Bayesian And Base-Rate Reasoning
Asked of: Data Scientist
Last updated

What's being tested
Ability to apply Bayes' rule to real-world classification and decision problems: combining priors (base rates) with likelihoods (test performance) to compute posterior probabilities and make cost-aware decisions.
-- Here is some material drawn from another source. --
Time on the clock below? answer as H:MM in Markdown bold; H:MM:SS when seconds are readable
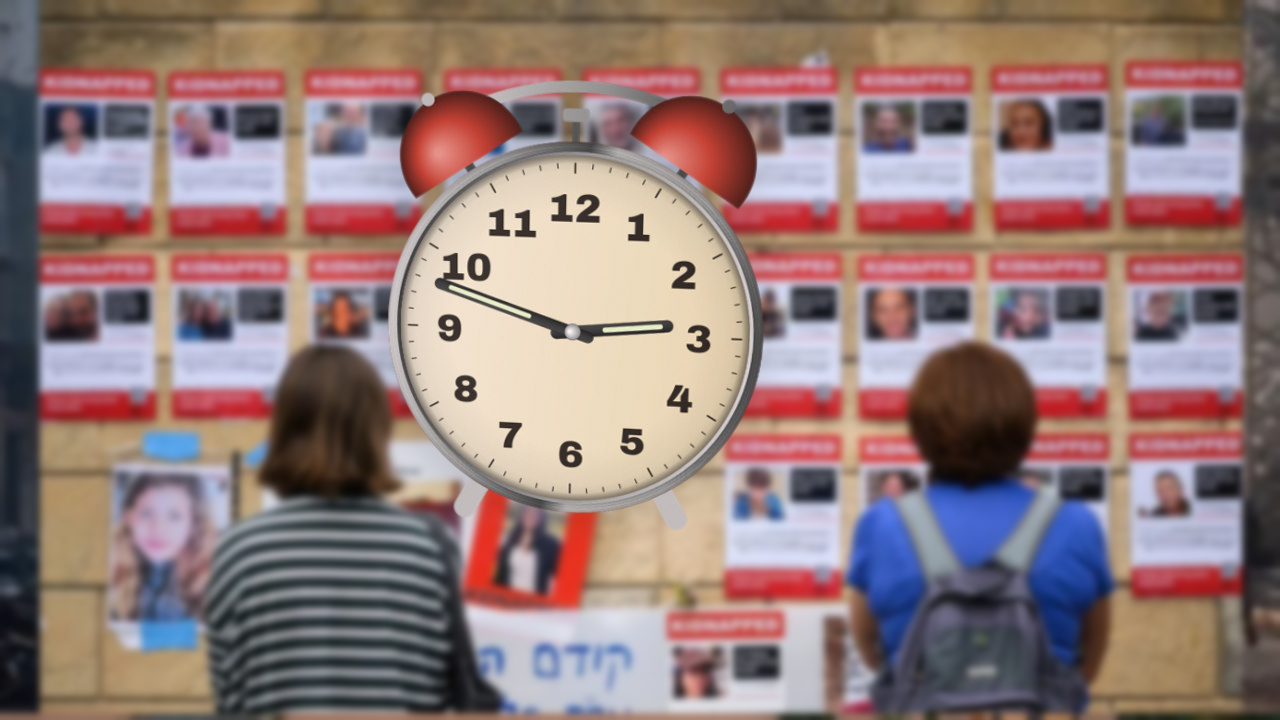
**2:48**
Also tests recognition of base-rate neglect and appropriate model assumptions.
Core knowledge
- Bayes' rule: P(H|D) = P(D|H)P(H) / [P(D|H)P(H)+P(D|¬H)P(¬H)].
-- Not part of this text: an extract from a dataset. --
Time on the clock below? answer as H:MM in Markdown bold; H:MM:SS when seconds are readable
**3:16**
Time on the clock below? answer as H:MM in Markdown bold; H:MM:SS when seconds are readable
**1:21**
- Prior = base rate/prevalence; likelihood = sensitivity/specificity; posterior = updated belief.
- Sensitivity = P(test+|condition); specificity = P(test−|no condition).
- Positive predictive value (PPV) = P(condition|test+) depends strongly on prevalence.
- False positive paradox: low prevalence → many false positives despite high specificity.
- Quick Bayesian update for binary data: Beta(alpha,beta) prior conjugate to Bernoulli; posterior adds counts.
Worked example — "Medical diagnostic test for a rare disease" (typical framing)
First, list known quantities: disease prevalence (prior), test sensitivity and specificity (likelihood), and what the interviewer asks for (PPV, NPV, or action threshold). Write Bayes' formula and explicitly compute PPV = P(disease|test+). Then discuss decision context: what's the cost of false positive vs false negative, and whether to test again or use sequential testing. If data are available, propose a Beta prior and update counts or simulate posteriors via simple Monte Carlo to reflect uncertainty.
A common pitfall
Picking overall accuracy or sensitivity as the metric for "how good" a test instead of PPV/NPV leads to wrong conclusions when prevalence is low. Interviewees also often neglect uncertainty in the base rate or assume independence of multiple tests without justification. Always translate model outputs to decision-relevant quantities and check assumptions.
Further reading
- Gelman, et al., "Bayesian Data Analysis" (for decision-theoretic framing and hierarchical priors).
- Allen B. Downey, "Think Bayes" (practical tutorials and intuitive worked examples).